Alastair Gale, Soo-Hyang Choi, & Shruti Srivastava: Asia Takes Lead in Race for Interim Deals to Avoid Trump Tariffs <https://www.bloomberg.com/news/articles/2025-04-27/asia-gains-lead-in-race-for-interim-deals-to-avoid-trump-tariffs>: ‘Speaking Sunday on ABC News’ This Week with George Stephanopoulos, Treasury Secretary Scott Bessent said there are 18 important US trading partners, including China which is undergoing a “special negotiation.” With the other 17, “We have a process in place, over the next 90 days, to negotiate with them,” Bessent said. “Some of those are moving along very well, especially with the Asian countries.” Last week Bessent said the US and South Korea could reach an “agreement of understanding” on trade as soon as this week…. The US and South Korea signed a free-trade agreement in 2007 that required more than a year to hammer out and took until 2011 for Congress to ratify. It then was re-negotiated under the first Trump administration for several more months in 2018…. With the US and China still at an impasse and other major Asian economies charting a faster track, US trading partners in North America and Europe are still trying to understand the basic parameters. Those include the scope of talks and who’s running trade policy in Washington, while sounding less worried about speed…

Remember: South Korea played ball with Trump in 2018. And did that get it into the “green box”? No.

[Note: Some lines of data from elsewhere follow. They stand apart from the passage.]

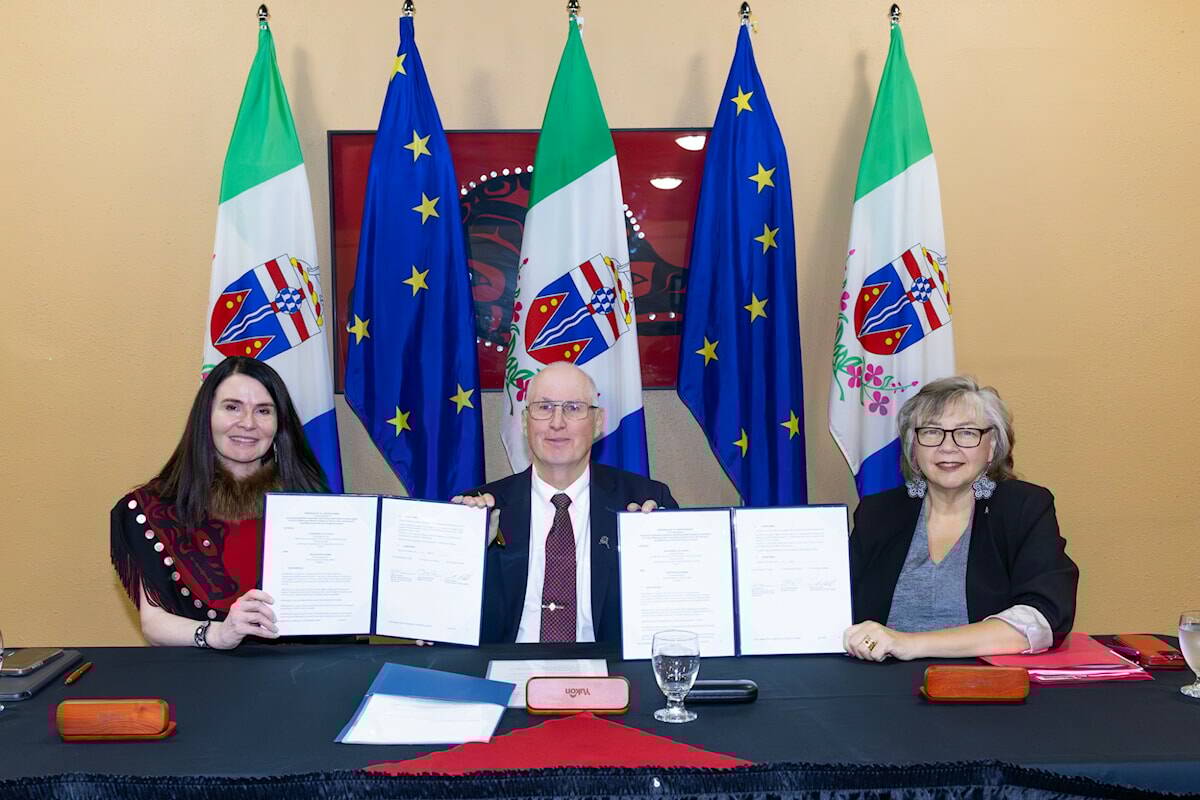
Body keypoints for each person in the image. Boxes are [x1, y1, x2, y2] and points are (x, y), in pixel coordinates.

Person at [843, 376, 1078, 661]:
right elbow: (839, 605)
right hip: (878, 680)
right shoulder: (877, 513)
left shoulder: (1023, 508)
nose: (947, 447)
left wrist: (909, 643)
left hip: (982, 682)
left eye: (966, 433)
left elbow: (1042, 618)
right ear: (913, 448)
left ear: (992, 446)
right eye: (932, 432)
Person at [110, 356, 327, 649]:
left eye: (263, 410)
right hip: (203, 671)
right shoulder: (150, 510)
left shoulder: (316, 507)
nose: (248, 423)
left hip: (305, 670)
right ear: (206, 416)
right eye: (232, 407)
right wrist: (218, 634)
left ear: (280, 424)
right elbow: (154, 623)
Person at [453, 361, 677, 644]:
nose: (557, 422)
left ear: (598, 422)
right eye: (544, 407)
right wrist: (462, 552)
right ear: (525, 422)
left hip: (609, 666)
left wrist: (658, 548)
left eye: (573, 407)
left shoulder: (645, 501)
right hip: (505, 666)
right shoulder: (479, 509)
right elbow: (444, 617)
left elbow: (679, 610)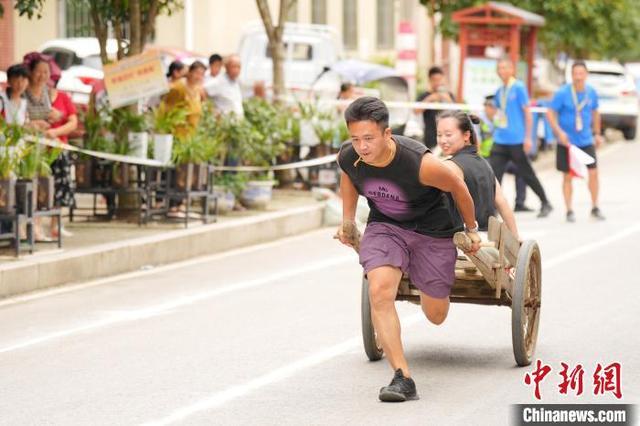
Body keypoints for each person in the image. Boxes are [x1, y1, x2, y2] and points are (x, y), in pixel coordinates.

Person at [336, 97, 481, 402]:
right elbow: (349, 176)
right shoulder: (350, 157)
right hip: (386, 226)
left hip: (433, 231)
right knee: (378, 290)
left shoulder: (420, 163)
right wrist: (348, 221)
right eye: (355, 139)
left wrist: (471, 229)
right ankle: (402, 377)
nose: (361, 147)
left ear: (387, 134)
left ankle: (420, 274)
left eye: (369, 139)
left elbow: (458, 185)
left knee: (436, 314)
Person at [437, 110, 519, 237]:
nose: (442, 140)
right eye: (439, 135)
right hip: (490, 237)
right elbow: (502, 202)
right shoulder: (485, 163)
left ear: (466, 135)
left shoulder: (450, 166)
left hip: (467, 239)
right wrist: (516, 236)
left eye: (448, 135)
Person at [489, 58, 552, 218]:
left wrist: (528, 138)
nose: (502, 70)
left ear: (512, 70)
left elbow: (527, 113)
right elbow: (497, 112)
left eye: (505, 67)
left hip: (516, 139)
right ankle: (492, 209)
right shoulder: (499, 91)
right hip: (500, 139)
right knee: (493, 175)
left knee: (526, 172)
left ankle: (545, 202)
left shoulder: (518, 87)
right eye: (499, 67)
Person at [546, 60, 605, 222]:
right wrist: (559, 133)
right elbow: (550, 113)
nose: (578, 77)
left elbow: (595, 112)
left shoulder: (591, 92)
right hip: (567, 142)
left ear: (586, 75)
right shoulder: (563, 93)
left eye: (581, 73)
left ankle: (595, 206)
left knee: (593, 173)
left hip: (586, 140)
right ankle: (569, 210)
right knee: (567, 176)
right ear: (571, 75)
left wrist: (597, 133)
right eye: (575, 74)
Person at [47, 71, 78, 239]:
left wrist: (56, 132)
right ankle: (36, 226)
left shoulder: (64, 98)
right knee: (43, 189)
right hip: (40, 151)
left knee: (61, 188)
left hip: (60, 149)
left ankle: (56, 224)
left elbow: (73, 122)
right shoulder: (37, 98)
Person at [160, 60, 206, 138]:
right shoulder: (178, 87)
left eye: (202, 74)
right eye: (197, 73)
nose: (199, 77)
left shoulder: (199, 90)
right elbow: (166, 105)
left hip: (191, 134)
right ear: (190, 72)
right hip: (176, 133)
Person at [415, 66, 455, 149]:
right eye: (435, 80)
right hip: (430, 135)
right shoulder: (425, 96)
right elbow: (416, 111)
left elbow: (457, 111)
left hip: (448, 134)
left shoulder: (449, 95)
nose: (438, 82)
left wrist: (447, 99)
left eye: (440, 79)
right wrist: (430, 99)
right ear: (430, 80)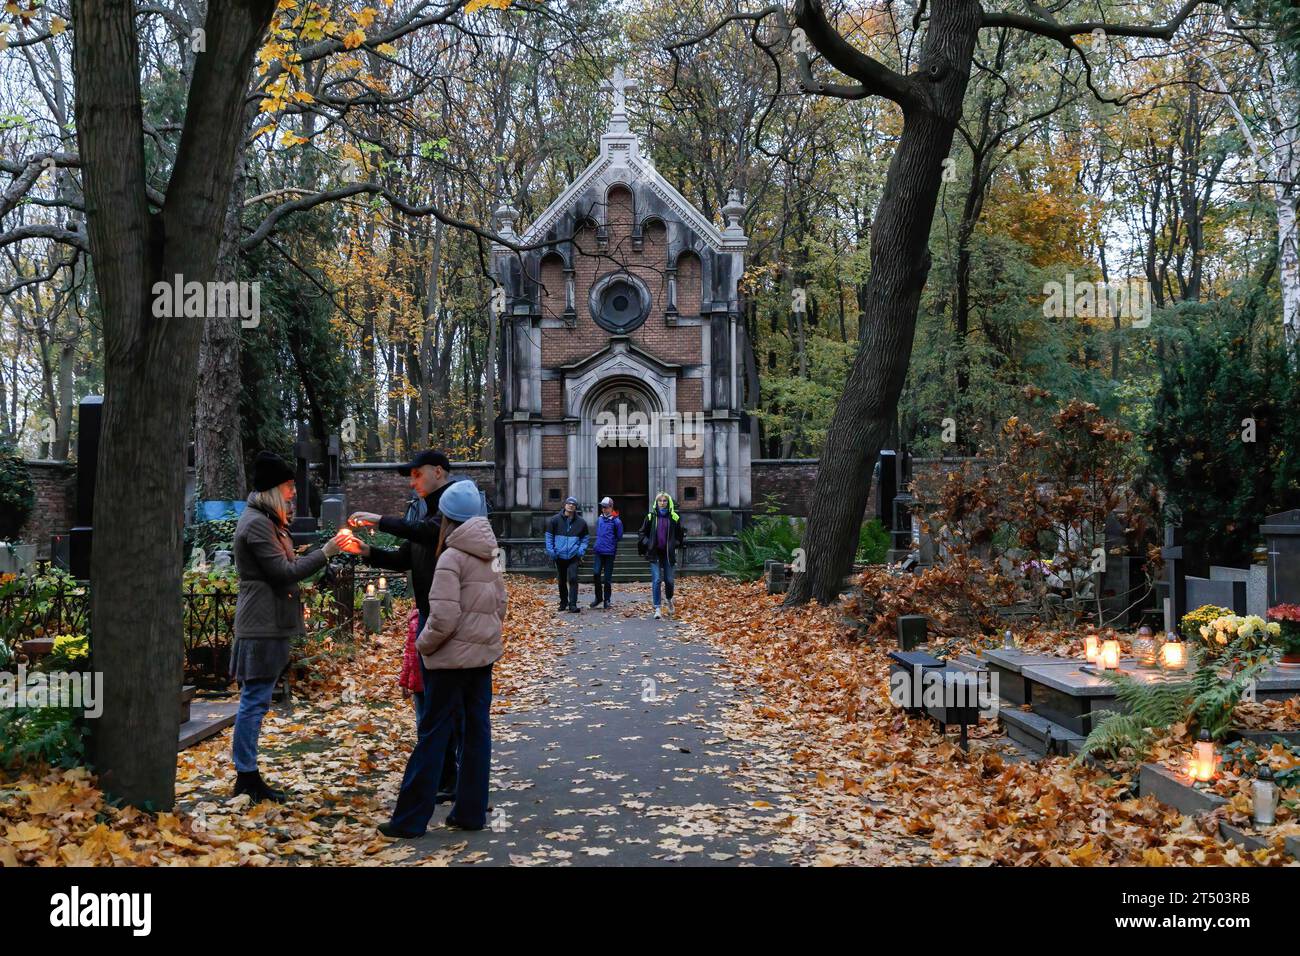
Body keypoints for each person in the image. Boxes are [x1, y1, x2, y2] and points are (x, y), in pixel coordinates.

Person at [344, 450, 476, 800]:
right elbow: (408, 553)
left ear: (438, 472)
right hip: (430, 619)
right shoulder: (428, 512)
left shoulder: (454, 514)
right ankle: (446, 775)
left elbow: (425, 534)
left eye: (417, 475)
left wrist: (377, 519)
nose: (413, 482)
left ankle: (452, 779)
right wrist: (367, 552)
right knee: (432, 700)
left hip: (447, 623)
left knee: (444, 704)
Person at [380, 480, 507, 837]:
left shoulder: (450, 557)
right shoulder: (492, 552)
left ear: (447, 519)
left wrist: (424, 644)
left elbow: (444, 618)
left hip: (448, 662)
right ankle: (470, 813)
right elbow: (501, 604)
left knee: (433, 736)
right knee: (477, 733)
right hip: (482, 659)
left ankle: (409, 821)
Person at [231, 450, 351, 803]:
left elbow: (287, 564)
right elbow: (282, 572)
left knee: (258, 699)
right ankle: (247, 776)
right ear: (272, 489)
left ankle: (248, 773)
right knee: (254, 700)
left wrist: (312, 560)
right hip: (261, 624)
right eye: (287, 486)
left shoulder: (267, 521)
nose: (293, 492)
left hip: (270, 620)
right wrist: (326, 552)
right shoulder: (256, 523)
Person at [638, 491, 684, 620]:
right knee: (657, 580)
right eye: (660, 501)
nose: (662, 503)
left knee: (669, 580)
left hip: (668, 554)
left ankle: (669, 599)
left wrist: (674, 544)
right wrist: (648, 543)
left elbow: (680, 536)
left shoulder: (674, 517)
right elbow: (641, 533)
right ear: (656, 502)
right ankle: (657, 607)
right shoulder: (650, 517)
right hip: (655, 553)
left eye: (664, 501)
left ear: (668, 502)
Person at [544, 495, 588, 613]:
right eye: (569, 503)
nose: (571, 506)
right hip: (559, 555)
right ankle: (563, 602)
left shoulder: (581, 522)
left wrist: (580, 551)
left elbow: (585, 539)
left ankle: (572, 604)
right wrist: (551, 551)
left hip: (574, 555)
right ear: (565, 505)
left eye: (573, 504)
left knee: (573, 578)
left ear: (575, 507)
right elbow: (549, 537)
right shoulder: (555, 520)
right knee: (562, 580)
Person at [589, 497, 623, 609]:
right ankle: (598, 598)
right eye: (602, 507)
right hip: (599, 551)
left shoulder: (617, 521)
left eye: (605, 507)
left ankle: (607, 599)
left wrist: (611, 544)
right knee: (596, 573)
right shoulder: (599, 519)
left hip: (609, 552)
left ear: (611, 507)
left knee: (607, 578)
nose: (603, 509)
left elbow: (619, 536)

A more realistic picture, which accords with what I am hearing:

Abe Newman: <https://bsky.app/profile/abenewman.bsky.social/post/3lnkqm7x2l22c>: Just back from 2 weeks in Asia…. Key takeaway…. The Administration is not ready for the negotiations. Japanese colleagues (who are likely the most willing to try and strike a deal) keep asking what the US wants. The response… ‘something big”. Without a clear ask, there can be no deals. Its not just lack of information. US bullying wears down willingness to negotiate. Partners increasingly see the US as not asking for loyalty but dominance. Even Japan, then, sees concessions as a road to more demands and not a new equillibrium. And other countries are watching. As Japan talks drag on/lead to fake concessions, others are wondering why they should engage. Ultimately, the administration has undermined its own position. US has threatened to snap back full tariffs in 90 days but the US could not withstand the market pressure of those sanctions i.e. the snap back is not credible. And our partners know that.

Moreover, partners starting to realize that there is no credible decision-making process in the US. This is not an expert-led, interagency negotiation. Decisions made in hallways and flip flop based on moods. Why agree to restructure your economy on a whim. And negotiations with China only reinforce US weakness: “This game of chicken has done nothing but enable Xi Jinping to boost his standing in and outside China, while the United States appears uninformed and unmoored.” And US strategy is further hit by gutting of US expertise. How do you simultaneously start 190 negotiations in 90 days, while undermining the staff necessary to conduct those negotiaions? If negotiations are the goal of tariffs, it looks like Administration has tanked its strategy from the outset – no plans, no staff, wrong escalation ladder, no commitment mechanism. The outcome will produce stagflation at home and undermine US credibility abroad…

Any questions? Anyone? Anyone? Bueller?